━━━━━ PAGE EXTRACT

Four story brick building with adjacent courtyard

Sculpture in the Park Opening Reception  will take place on Saturday October 11th from 1 - 3 pm at Franklin Square Park in Boston's South End.

Participating artists include:

Andrea Zampitella

“What remains of a home?” refers to the text in Gaston Bachelards “Poetics of Space.” Bachelard speaks to the primitive feelings of pleasure and well- being in refuge that take us back to our animalistic states.

As humans we marvel at the intricacies of the nest structure and the remarkable skill that it takes to build a nest. The nest symbolizes well-being, confidence and potential. The dire state of the earth amidst global warming forces us all to reexamine what comfort means and at what expense. Bachelard compares the image of the nest to that of the world and states that “mankinds nest is never finished.”

My work explores the threshold of pain and beauty, natural and manmade, domestic comforts and abject fears. Through various materials I explore the fine line between reality and the unknown. Natural resources such as sticks twine and cotton are juxtaposed with jarring artificial materials. This tension echoes a psychological relationship to the home and the melancholy felt in its abandonment. As we grapple with the state of our earth, we must remember to nurture our natural world.

Clyde Bango

Whatever is now, is forever.

The preservation of memories does not influence the reality of their existence in the past. How pretentious of me to make artwork dependent on my mind, as if it keeps my truths intact. Surely, memories experienced now cannot be the exclusive reality.

━━━━━━━━━━
━━━━━ INFORMATION

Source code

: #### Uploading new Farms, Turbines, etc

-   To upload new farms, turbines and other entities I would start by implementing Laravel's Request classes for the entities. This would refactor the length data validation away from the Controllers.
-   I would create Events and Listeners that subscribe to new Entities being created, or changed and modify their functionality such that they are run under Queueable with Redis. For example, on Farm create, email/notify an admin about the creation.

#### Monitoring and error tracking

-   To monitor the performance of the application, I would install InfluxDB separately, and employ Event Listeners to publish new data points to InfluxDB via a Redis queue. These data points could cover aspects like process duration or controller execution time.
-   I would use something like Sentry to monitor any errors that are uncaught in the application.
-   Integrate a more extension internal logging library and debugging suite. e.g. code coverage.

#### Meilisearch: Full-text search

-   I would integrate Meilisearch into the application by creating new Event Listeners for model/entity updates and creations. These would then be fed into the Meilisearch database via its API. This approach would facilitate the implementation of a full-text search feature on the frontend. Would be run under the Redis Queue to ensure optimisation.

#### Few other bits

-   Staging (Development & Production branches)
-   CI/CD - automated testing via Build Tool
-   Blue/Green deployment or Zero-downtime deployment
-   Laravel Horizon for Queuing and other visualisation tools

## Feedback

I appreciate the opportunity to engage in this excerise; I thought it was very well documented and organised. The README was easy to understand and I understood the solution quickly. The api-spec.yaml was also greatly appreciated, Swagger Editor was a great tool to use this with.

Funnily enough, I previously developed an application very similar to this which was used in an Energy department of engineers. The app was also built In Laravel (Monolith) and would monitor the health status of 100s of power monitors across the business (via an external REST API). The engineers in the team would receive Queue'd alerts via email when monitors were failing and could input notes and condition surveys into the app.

━━━━━━━━━━

#### [EXERCISE INSTRUCTIONS]
Please condense the paragraph of the park sculpture announcement that begins "My work explores the threshold" into a short bulleted list that keeps its main facts. The records have no connection to the park sculpture announcement.

#### [OUTPUT FOR THIS TASK]
- The work explores the threshold between pain and beauty, natural and manmade, and domestic comforts and abject fears.
- Various materials are used to explore the fine line between reality and the unknown.
- Natural materials such as sticks, twine and cotton are juxtaposed with jarring artificial ones.
- This tension echoes a psychological relationship to the home and the melancholy of its abandonment.
- As we grapple with the state of the earth, we must remember to nurture the natural world.